Is there anything in the agent log when you run the verify or agent info ?
Is there anything in the appserver log ?
Better search in KB.. There are lots of inputs available there..
What are the agent logs telling you that’s different between the connections that “work” and the ones that aren’t? I/O error usually has a useful log entry.
No, there are no related entries in the target server agent logs or the configuration app server console logs or agent logs. It appears that either those commands don't involve communication with the target server agent or those commands are communicating differently than the other commands that are making them take longer to respond.
Are there firewalls between the appservers and these targets?

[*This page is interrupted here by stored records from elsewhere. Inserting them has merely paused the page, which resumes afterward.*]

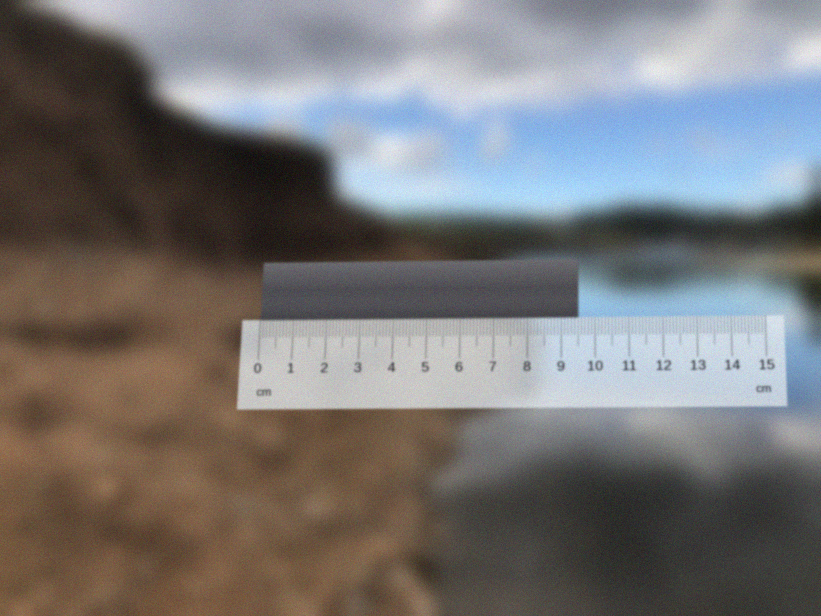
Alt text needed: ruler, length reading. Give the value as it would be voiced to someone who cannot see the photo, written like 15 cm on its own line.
9.5 cm
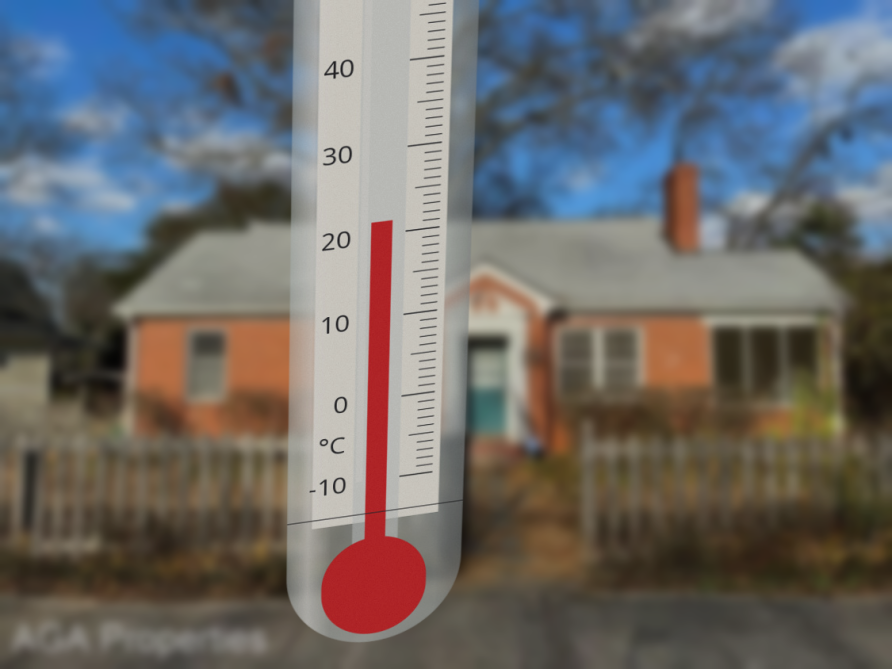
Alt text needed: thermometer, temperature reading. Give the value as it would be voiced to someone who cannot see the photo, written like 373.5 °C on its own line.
21.5 °C
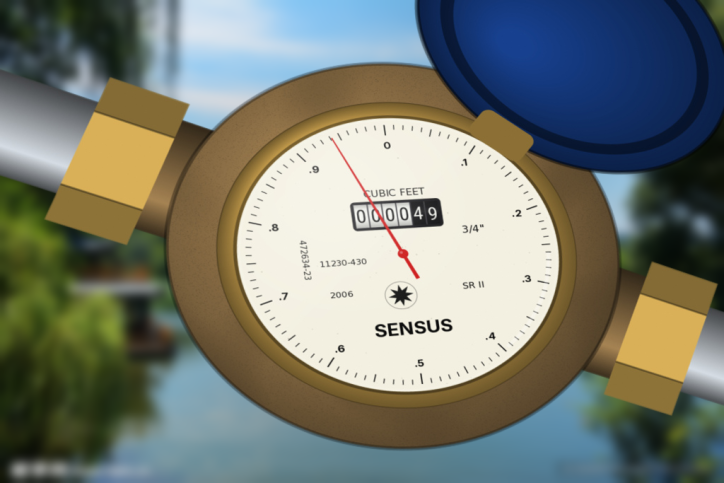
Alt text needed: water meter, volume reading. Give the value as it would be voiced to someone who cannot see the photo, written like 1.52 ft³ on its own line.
48.94 ft³
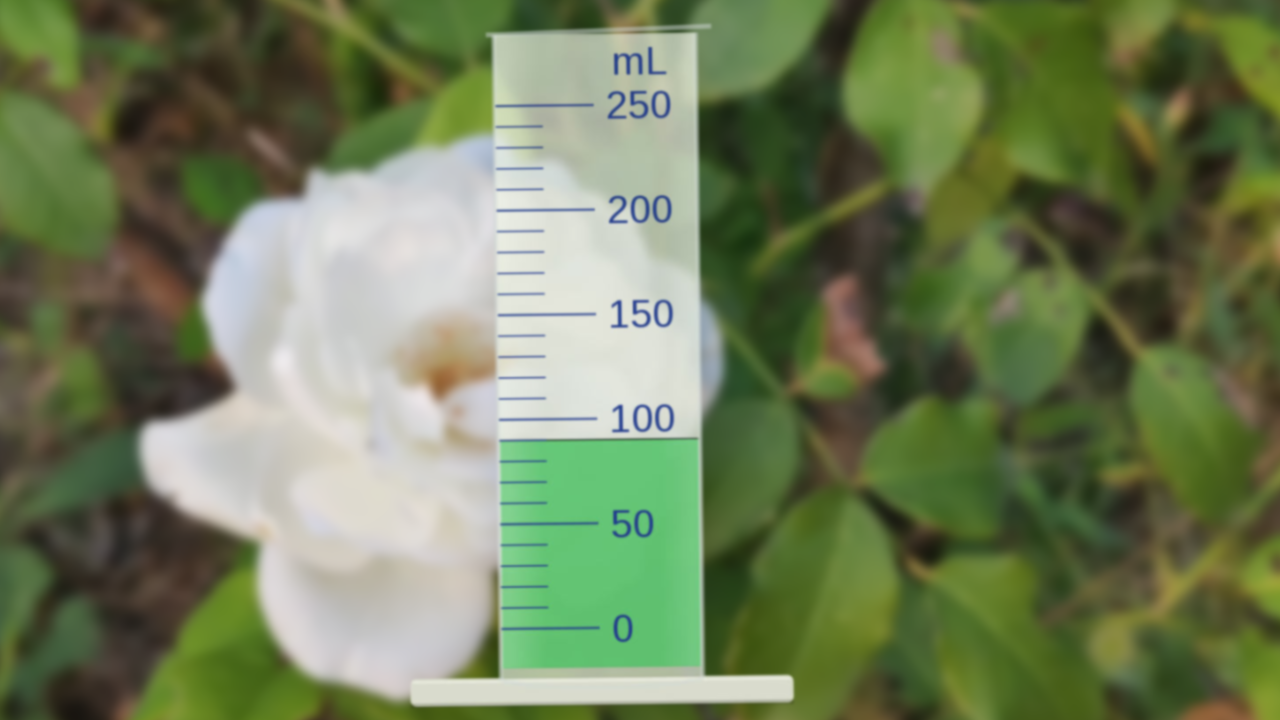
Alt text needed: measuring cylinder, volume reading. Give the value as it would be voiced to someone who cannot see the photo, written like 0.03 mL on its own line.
90 mL
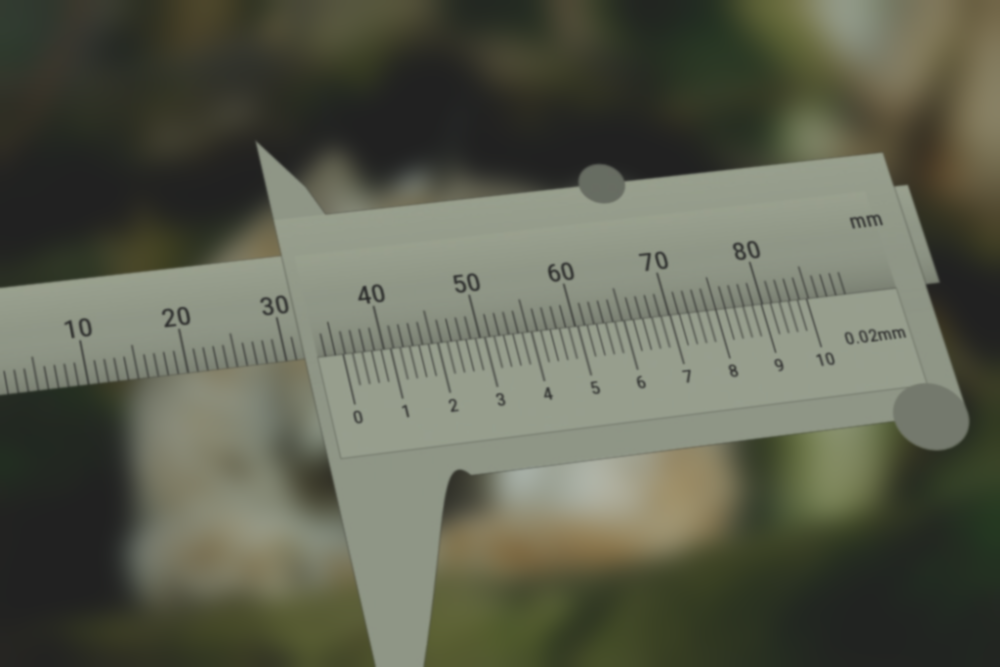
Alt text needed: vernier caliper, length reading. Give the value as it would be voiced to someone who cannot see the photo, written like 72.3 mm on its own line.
35.8 mm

If there’s no entries on the agents, that means the communication’s not even getting to the agents, so the question is… who –is- the appserver talking to?
From the overall description it sounds as though you have a communication issue between the appservers and the agents on the targets. I would recommend going to each appserver and doing an agentinfo from each server to a single target and post the results. I've seen where one or more appservers were having an issue communicating to targets and it would show up as a random issue.
Agentinfo returns an I/O error on these servers, however we were able to telnet to these nodes over port 4750 from the app servers.
We found the cause of the issue. The servers in question have two IP addresses in DNS. Example:
Addresses: 10.176.136.27, 10.168.128.27
When we do a telnet from the app servers to Linux540 over port 4750, it works fine. However, if we try to SSH to Linux540 (using the name) from a known working bastion host, it won't connect. If we use the correct IP address, it connects fine.
Similar behavior is happening within BL as well... we can connect to the File System through Live View just fine in the BL client, and we can push ACLs fine. But when we try to do a 'Verify', it times out. I'm guessing the 'Verify' command and 'agentinfo' are making calls to Linux540 in a different way that Live View does.
So the solution is obviously to remove the incorrect IP address from the DNS entry, but it leaves the question open on how those commands are internally trying to communicate to the target server. Not sure if that's something we'll get the answer to that question on here, but one of the BMC BladeLogic software developer could probably tell us.
Is the IP_ADDRESS property value populated for any of these systems ?
Yes, it's populated and actually has the correct IP address in it.
1 of 1 people found this helpful
It could be the appserver has the wrong ip cached… fixing dns and bouncing the appserver should fix this.
I'm putting in a request to our network team to remove the invalid IPs from the DNS entries. Will let you know if that fixes the issue.